# [TO DO]
Please print each of the entries below exactly.

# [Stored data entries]
####################

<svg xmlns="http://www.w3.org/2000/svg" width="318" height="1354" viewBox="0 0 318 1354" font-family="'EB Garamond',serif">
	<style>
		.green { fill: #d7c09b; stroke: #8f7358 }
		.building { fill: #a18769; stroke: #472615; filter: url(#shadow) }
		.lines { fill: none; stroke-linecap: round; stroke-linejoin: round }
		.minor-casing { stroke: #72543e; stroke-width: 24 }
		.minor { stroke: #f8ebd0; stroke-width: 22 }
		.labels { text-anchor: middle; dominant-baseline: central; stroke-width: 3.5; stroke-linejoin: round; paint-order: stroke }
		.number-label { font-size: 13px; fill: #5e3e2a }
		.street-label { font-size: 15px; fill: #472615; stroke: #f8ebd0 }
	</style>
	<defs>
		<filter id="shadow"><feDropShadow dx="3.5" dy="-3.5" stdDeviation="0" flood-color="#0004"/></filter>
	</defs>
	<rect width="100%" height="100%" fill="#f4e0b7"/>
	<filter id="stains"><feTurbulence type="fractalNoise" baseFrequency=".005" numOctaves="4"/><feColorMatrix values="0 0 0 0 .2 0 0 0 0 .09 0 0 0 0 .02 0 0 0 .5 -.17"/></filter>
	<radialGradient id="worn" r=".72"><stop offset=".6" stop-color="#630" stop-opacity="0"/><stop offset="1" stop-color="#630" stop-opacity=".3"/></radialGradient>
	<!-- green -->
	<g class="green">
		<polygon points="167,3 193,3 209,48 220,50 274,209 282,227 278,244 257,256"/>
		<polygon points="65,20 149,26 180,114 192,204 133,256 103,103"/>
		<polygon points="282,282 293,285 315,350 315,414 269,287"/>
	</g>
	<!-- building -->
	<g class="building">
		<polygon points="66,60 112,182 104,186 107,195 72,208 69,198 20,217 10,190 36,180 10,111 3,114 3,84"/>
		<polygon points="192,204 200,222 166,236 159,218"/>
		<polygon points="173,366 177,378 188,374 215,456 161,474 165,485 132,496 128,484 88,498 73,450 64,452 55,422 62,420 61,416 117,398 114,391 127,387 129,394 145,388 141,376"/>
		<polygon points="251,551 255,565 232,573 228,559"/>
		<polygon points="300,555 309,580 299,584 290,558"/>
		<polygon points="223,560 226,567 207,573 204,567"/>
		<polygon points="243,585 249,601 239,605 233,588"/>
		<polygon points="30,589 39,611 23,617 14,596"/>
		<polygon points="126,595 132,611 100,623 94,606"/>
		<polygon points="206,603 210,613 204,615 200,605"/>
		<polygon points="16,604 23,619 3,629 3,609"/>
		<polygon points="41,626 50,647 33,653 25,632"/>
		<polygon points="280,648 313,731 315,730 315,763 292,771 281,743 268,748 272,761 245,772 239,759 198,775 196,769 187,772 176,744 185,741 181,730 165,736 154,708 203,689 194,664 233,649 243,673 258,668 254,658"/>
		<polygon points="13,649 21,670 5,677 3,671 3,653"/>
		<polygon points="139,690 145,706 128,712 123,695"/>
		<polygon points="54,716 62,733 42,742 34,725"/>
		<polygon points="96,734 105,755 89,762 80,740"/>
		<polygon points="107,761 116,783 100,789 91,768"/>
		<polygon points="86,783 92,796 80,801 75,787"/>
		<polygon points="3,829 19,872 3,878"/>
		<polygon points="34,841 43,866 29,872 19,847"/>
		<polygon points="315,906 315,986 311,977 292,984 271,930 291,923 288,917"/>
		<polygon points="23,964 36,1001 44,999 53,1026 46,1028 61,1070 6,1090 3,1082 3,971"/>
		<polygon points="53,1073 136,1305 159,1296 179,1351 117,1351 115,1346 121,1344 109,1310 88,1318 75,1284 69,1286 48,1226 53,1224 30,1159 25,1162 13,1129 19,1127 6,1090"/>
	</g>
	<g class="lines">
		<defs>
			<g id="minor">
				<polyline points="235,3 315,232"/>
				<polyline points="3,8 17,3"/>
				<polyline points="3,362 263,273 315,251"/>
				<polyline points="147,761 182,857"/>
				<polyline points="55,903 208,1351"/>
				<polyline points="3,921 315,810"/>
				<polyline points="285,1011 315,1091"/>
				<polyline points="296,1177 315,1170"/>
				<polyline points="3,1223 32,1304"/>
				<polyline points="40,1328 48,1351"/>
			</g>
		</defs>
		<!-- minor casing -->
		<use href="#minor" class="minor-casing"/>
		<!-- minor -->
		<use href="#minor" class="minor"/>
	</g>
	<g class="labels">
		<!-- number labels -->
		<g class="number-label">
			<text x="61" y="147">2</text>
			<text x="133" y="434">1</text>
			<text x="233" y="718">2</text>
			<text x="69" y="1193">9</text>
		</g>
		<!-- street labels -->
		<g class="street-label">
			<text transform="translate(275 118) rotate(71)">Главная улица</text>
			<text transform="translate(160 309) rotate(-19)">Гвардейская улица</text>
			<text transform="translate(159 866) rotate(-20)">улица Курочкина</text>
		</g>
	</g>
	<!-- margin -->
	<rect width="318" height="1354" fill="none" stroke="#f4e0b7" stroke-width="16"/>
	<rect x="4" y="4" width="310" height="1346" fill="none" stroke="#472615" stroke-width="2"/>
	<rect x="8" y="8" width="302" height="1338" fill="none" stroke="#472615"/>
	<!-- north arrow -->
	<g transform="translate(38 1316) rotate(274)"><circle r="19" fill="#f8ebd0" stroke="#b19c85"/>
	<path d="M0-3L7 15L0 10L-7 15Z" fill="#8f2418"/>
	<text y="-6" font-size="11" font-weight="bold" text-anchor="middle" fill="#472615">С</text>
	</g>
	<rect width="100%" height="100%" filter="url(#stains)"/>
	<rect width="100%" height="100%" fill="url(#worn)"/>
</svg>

####################

# [RESPONSE AREA]
<svg xmlns="http://www.w3.org/2000/svg" width="318" height="1354" viewBox="0 0 318 1354" font-family="'EB Garamond',serif">
	<style>
		.green { fill: #d7c09b; stroke: #8f7358 }
		.building { fill: #a18769; stroke: #472615; filter: url(#shadow) }
		.lines { fill: none; stroke-linecap: round; stroke-linejoin: round }
		.minor-casing { stroke: #72543e; stroke-width: 24 }
		.minor { stroke: #f8ebd0; stroke-width: 22 }
		.labels { text-anchor: middle; dominant-baseline: central; stroke-width: 3.5; stroke-linejoin: round; paint-order: stroke }
		.number-label { font-size: 13px; fill: #5e3e2a }
		.street-label { font-size: 15px; fill: #472615; stroke: #f8ebd0 }
	</style>
	<defs>
		<filter id="shadow"><feDropShadow dx="3.5" dy="-3.5" stdDeviation="0" flood-color="#0004"/></filter>
	</defs>
	<rect width="100%" height="100%" fill="#f4e0b7"/>
	<filter id="stains"><feTurbulence type="fractalNoise" baseFrequency=".005" numOctaves="4"/><feColorMatrix values="0 0 0 0 .2 0 0 0 0 .09 0 0 0 0 .02 0 0 0 .5 -.17"/></filter>
	<radialGradient id="worn" r=".72"><stop offset=".6" stop-color="#630" stop-opacity="0"/><stop offset="1" stop-color="#630" stop-opacity=".3"/></radialGradient>
	<!-- green -->
	<g class="green">
		<polygon points="167,3 193,3 209,48 220,50 274,209 282,227 278,244 257,256"/>
		<polygon points="65,20 149,26 180,114 192,204 133,256 103,103"/>
		<polygon points="282,282 293,285 315,350 315,414 269,287"/>
	</g>
	<!-- building -->
	<g class="building">
		<polygon points="66,60 112,182 104,186 107,195 72,208 69,198 20,217 10,190 36,180 10,111 3,114 3,84"/>
		<polygon points="192,204 200,222 166,236 159,218"/>
		<polygon points="173,366 177,378 188,374 215,456 161,474 165,485 132,496 128,484 88,498 73,450 64,452 55,422 62,420 61,416 117,398 114,391 127,387 129,394 145,388 141,376"/>
		<polygon points="251,551 255,565 232,573 228,559"/>
		<polygon points="300,555 309,580 299,584 290,558"/>
		<polygon points="223,560 226,567 207,573 204,567"/>
		<polygon points="243,585 249,601 239,605 233,588"/>
		<polygon points="30,589 39,611 23,617 14,596"/>
		<polygon points="126,595 132,611 100,623 94,606"/>
		<polygon points="206,603 210,613 204,615 200,605"/>
		<polygon points="16,604 23,619 3,629 3,609"/>
		<polygon points="41,626 50,647 33,653 25,632"/>
		<polygon points="280,648 313,731 315,730 315,763 292,771 281,743 268,748 272,761 245,772 239,759 198,775 196,769 187,772 176,744 185,741 181,730 165,736 154,708 203,689 194,664 233,649 243,673 258,668 254,658"/>
		<polygon points="13,649 21,670 5,677 3,671 3,653"/>
		<polygon points="139,690 145,706 128,712 123,695"/>
		<polygon points="54,716 62,733 42,742 34,725"/>
		<polygon points="96,734 105,755 89,762 80,740"/>
		<polygon points="107,761 116,783 100,789 91,768"/>
		<polygon points="86,783 92,796 80,801 75,787"/>
		<polygon points="3,829 19,872 3,878"/>
		<polygon points="34,841 43,866 29,872 19,847"/>
		<polygon points="315,906 315,986 311,977 292,984 271,930 291,923 288,917"/>
		<polygon points="23,964 36,1001 44,999 53,1026 46,1028 61,1070 6,1090 3,1082 3,971"/>
		<polygon points="53,1073 136,1305 159,1296 179,1351 117,1351 115,1346 121,1344 109,1310 88,1318 75,1284 69,1286 48,1226 53,1224 30,1159 25,1162 13,1129 19,1127 6,1090"/>
	</g>
	<g class="lines">
		<defs>
			<g id="minor">
				<polyline points="235,3 315,232"/>
				<polyline points="3,8 17,3"/>
				<polyline points="3,362 263,273 315,251"/>
				<polyline points="147,761 182,857"/>
				<polyline points="55,903 208,1351"/>
				<polyline points="3,921 315,810"/>
				<polyline points="285,1011 315,1091"/>
				<polyline points="296,1177 315,1170"/>
				<polyline points="3,1223 32,1304"/>
				<polyline points="40,1328 48,1351"/>
			</g>
		</defs>
		<!-- minor casing -->
		<use href="#minor" class="minor-casing"/>
		<!-- minor -->
		<use href="#minor" class="minor"/>
	</g>
	<g class="labels">
		<!-- number labels -->
		<g class="number-label">
			<text x="61" y="147">2</text>
			<text x="133" y="434">1</text>
			<text x="233" y="718">2</text>
			<text x="69" y="1193">9</text>
		</g>
		<!-- street labels -->
		<g class="street-label">
			<text transform="translate(275 118) rotate(71)">Главная улица</text>
			<text transform="translate(160 309) rotate(-19)">Гвардейская улица</text>
			<text transform="translate(159 866) rotate(-20)">улица Курочкина</text>
		</g>
	</g>
	<!-- margin -->
	<rect width="318" height="1354" fill="none" stroke="#f4e0b7" stroke-width="16"/>
	<rect x="4" y="4" width="310" height="1346" fill="none" stroke="#472615" stroke-width="2"/>
	<rect x="8" y="8" width="302" height="1338" fill="none" stroke="#472615"/>
	<!-- north arrow -->
	<g transform="translate(38 1316) rotate(274)"><circle r="19" fill="#f8ebd0" stroke="#b19c85"/>
	<path d="M0-3L7 15L0 10L-7 15Z" fill="#8f2418"/>
	<text y="-6" font-size="11" font-weight="bold" text-anchor="middle" fill="#472615">С</text>
	</g>
	<rect width="100%" height="100%" filter="url(#stains)"/>
	<rect width="100%" height="100%" fill="url(#worn)"/>
</svg>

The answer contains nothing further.